We decided months ago. We started referring to him by name in the third trimester, even though we kept Theo as a backup. But Reid fits him—a tribute to my maternal grandfather, Patrick Reid. Parents, siblings, and friends all used it, near the end. We knew who he was meant to be.

Aaron calls both of our parents: “He’s here.” Less than an hour after his birth, my parents arrive. I watch with pride as they lay eyes on him for the first time, gushing over how perfect he is and commenting on which of us he looks like and why. Then I fall apart as they too mourn the loss of a life they have held close to their hearts. It dawns on me that though he died before anyone got to know him, he still made an impact, is still loved, and that many are grieving his death. We are not alone in this loss.

Time passes; nurses come and go. My wet sheets are changed out for fresh ones; I’m given a new hospital gown. Aaron sleeps now on the couch next to my bed, and my parents doze in the corner by the window. It’s still dark out, and the room is quiet. I lie with Reid in my arms. When I close my eyes, I can so easily pretend that he is just sleeping too, that any second he’ll wiggle the way he did in my belly, or cry out to be fed. I memorize the weight of his body in my arms, imprint the image of his face in my mind.

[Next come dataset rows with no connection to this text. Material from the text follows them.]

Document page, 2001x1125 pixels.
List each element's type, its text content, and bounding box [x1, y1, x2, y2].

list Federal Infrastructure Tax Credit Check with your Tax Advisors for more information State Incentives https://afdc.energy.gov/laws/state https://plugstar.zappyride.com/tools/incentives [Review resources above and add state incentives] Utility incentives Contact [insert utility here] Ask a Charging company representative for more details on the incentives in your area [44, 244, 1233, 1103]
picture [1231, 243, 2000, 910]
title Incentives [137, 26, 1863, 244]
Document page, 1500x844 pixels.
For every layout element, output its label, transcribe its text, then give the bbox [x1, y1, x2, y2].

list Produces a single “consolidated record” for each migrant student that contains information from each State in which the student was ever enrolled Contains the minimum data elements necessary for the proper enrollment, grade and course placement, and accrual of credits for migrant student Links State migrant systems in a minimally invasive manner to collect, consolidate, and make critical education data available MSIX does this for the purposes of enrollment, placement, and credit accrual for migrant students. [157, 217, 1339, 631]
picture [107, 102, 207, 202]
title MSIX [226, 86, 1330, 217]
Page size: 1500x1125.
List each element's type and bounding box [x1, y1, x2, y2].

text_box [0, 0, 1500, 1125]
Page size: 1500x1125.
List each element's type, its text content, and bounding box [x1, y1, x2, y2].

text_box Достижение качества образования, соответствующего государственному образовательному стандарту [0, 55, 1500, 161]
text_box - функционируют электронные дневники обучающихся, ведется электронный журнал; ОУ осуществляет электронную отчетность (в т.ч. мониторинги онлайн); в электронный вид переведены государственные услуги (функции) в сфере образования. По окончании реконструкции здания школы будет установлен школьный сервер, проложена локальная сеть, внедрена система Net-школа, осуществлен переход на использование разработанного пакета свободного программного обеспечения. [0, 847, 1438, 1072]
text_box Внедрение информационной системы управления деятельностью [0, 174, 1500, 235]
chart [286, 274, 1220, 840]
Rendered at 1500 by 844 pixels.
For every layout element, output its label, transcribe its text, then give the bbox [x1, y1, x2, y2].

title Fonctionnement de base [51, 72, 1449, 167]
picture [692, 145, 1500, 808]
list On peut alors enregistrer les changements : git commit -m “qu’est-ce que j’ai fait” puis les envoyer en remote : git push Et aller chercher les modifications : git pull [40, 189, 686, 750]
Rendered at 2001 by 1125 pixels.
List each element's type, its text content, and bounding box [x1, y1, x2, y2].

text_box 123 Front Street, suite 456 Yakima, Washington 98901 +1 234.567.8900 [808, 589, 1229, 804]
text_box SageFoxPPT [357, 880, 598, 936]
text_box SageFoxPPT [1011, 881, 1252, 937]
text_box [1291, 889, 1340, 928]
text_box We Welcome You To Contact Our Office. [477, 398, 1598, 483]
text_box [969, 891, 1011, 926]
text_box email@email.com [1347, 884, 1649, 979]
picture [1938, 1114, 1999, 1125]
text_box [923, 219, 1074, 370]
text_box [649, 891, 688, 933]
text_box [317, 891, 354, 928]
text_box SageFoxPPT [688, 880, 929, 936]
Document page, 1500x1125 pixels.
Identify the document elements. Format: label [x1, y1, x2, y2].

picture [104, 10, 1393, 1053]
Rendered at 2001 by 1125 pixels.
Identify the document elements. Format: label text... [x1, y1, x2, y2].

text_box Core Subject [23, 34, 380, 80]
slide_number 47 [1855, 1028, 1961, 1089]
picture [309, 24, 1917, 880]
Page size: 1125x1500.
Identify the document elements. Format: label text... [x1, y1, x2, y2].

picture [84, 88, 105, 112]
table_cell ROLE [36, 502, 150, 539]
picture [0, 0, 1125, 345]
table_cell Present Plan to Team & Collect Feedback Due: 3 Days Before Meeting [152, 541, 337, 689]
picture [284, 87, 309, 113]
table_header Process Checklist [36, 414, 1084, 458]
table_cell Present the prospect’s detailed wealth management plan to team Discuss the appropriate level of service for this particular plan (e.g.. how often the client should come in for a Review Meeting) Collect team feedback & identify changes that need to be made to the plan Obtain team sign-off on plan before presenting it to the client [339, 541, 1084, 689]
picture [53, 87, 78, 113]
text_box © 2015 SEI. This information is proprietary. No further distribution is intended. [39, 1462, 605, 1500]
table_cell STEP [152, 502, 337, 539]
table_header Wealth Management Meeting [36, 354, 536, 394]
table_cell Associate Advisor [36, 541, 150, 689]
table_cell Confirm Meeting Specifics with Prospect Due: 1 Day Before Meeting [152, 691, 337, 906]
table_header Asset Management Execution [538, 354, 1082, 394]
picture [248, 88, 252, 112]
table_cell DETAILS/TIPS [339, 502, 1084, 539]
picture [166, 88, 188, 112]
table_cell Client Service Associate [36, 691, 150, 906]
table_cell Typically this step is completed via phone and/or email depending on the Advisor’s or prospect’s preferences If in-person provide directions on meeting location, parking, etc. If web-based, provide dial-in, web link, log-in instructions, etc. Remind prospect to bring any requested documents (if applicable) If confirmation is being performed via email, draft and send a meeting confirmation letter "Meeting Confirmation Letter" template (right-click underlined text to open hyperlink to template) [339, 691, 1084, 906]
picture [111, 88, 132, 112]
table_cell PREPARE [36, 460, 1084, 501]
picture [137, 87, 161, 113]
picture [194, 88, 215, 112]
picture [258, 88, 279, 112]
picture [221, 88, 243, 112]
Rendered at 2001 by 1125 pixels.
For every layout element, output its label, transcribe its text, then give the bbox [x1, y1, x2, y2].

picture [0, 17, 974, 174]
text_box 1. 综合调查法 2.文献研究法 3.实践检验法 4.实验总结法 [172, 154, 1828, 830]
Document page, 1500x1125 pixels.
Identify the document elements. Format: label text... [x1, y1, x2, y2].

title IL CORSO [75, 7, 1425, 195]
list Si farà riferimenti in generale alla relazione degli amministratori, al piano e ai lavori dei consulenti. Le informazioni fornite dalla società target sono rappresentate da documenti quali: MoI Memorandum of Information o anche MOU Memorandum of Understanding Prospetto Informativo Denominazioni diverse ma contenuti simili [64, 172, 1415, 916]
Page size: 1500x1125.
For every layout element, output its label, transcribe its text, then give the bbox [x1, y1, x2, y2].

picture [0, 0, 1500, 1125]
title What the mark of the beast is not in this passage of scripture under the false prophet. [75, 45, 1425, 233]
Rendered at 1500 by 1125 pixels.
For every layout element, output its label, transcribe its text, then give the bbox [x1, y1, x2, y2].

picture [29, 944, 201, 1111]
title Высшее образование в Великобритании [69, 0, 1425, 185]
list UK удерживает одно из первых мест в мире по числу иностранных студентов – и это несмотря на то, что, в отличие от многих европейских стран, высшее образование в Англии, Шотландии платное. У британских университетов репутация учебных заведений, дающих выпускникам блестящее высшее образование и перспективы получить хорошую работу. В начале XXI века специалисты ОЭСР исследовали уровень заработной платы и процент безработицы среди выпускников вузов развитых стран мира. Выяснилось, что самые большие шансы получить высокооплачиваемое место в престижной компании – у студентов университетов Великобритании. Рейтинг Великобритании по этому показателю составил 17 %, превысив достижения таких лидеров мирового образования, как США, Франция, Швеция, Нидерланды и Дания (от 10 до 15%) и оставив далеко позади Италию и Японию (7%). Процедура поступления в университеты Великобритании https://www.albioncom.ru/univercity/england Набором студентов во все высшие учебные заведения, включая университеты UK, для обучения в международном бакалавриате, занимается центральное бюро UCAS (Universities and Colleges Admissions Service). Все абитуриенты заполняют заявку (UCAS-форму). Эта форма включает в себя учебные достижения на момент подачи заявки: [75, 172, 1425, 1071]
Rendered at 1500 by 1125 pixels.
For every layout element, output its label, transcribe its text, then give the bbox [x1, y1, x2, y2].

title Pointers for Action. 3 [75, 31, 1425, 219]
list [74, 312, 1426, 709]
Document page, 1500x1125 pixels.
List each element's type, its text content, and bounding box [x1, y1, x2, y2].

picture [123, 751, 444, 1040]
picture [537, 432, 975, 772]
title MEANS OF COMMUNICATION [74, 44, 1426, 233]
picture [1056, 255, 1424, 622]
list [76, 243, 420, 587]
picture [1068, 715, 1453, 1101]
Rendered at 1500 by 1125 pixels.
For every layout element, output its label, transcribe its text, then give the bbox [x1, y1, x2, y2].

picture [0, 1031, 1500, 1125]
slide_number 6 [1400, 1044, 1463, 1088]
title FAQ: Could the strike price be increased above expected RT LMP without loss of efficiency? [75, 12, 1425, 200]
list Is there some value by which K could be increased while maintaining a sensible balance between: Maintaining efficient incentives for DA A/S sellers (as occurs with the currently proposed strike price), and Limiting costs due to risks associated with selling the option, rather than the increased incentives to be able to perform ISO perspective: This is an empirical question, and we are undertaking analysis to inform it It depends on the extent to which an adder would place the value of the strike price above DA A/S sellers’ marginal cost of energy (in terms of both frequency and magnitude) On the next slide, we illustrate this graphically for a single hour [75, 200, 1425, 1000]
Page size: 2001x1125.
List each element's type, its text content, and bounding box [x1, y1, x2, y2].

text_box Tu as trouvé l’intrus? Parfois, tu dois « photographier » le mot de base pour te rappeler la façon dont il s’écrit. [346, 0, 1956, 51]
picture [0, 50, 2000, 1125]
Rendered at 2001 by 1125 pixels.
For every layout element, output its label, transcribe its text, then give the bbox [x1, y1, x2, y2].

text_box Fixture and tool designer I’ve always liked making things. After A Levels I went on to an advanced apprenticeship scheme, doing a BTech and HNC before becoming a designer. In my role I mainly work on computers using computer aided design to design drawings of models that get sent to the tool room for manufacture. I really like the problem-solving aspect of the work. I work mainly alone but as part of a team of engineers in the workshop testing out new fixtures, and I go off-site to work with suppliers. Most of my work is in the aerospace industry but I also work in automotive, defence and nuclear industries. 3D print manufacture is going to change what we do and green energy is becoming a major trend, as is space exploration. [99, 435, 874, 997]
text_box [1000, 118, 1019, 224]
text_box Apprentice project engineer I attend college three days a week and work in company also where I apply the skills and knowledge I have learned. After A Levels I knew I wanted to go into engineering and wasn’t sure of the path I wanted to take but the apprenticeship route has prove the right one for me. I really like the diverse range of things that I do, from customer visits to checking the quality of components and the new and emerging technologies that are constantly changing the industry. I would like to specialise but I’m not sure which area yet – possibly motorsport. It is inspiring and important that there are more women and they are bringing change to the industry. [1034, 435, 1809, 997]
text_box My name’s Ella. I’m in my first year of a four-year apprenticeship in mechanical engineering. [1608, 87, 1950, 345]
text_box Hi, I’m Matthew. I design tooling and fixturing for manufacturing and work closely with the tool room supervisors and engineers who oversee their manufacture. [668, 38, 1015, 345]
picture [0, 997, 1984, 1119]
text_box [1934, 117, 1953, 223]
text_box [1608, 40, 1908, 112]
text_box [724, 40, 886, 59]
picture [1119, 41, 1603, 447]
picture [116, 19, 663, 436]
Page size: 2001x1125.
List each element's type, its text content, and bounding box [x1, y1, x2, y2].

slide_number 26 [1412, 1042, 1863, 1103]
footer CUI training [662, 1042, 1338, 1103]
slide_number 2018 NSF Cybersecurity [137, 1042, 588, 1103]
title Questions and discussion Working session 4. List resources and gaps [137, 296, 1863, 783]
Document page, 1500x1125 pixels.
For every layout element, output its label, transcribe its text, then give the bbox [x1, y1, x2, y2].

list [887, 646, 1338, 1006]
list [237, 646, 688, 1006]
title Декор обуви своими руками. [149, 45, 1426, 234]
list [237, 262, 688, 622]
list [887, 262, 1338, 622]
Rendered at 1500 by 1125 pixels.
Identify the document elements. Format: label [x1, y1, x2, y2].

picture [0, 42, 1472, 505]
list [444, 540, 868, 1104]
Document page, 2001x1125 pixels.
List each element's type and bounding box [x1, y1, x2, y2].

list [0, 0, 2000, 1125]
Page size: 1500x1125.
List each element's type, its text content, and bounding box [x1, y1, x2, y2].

I’m not an early-morning person. I’m not even a daylight person. That’s not to say I’m not ambitious, but days often slip away from me. I can probably count the number of sunrises I’ve seen on both hands. They’re sleepy and cold and pass too quickly. I’m a sunset child. A creature of the night, who thrives on the light from the moon and the stars. My best work is done past midnight. For me, three AM is bedtime, not rise-and-shine time.

The moments before the sun appears can take your breath away. Adventures of the night. The wine-filled evenings with secrets that linger in the air. Those times you went skinny-dipping. That night those sparklers singed your hair. The dreams you lived in before they escaped into the morning sky. The birth of your first child.

In these hours while the dark endures, I hold on to the time that the black skies give me, illuminated only by the stars and the lingering effect of the full blood moon of the eclipse. Until sunrise, Reid is heavy in my arms and perfect in his body. With family surrounding us, and without the reality of the light, I can almost imagine everything is as we’ve dreamed it would be. And in many unexpected ways, it is.

When the sun comes up, the clock will start ticking. We are on borrowed time; Reid has already started to change. But for this moment, in the magic of the night, he is safe in my arms, protected from the harshness of light and time. Reid is simply my baby who has just been born.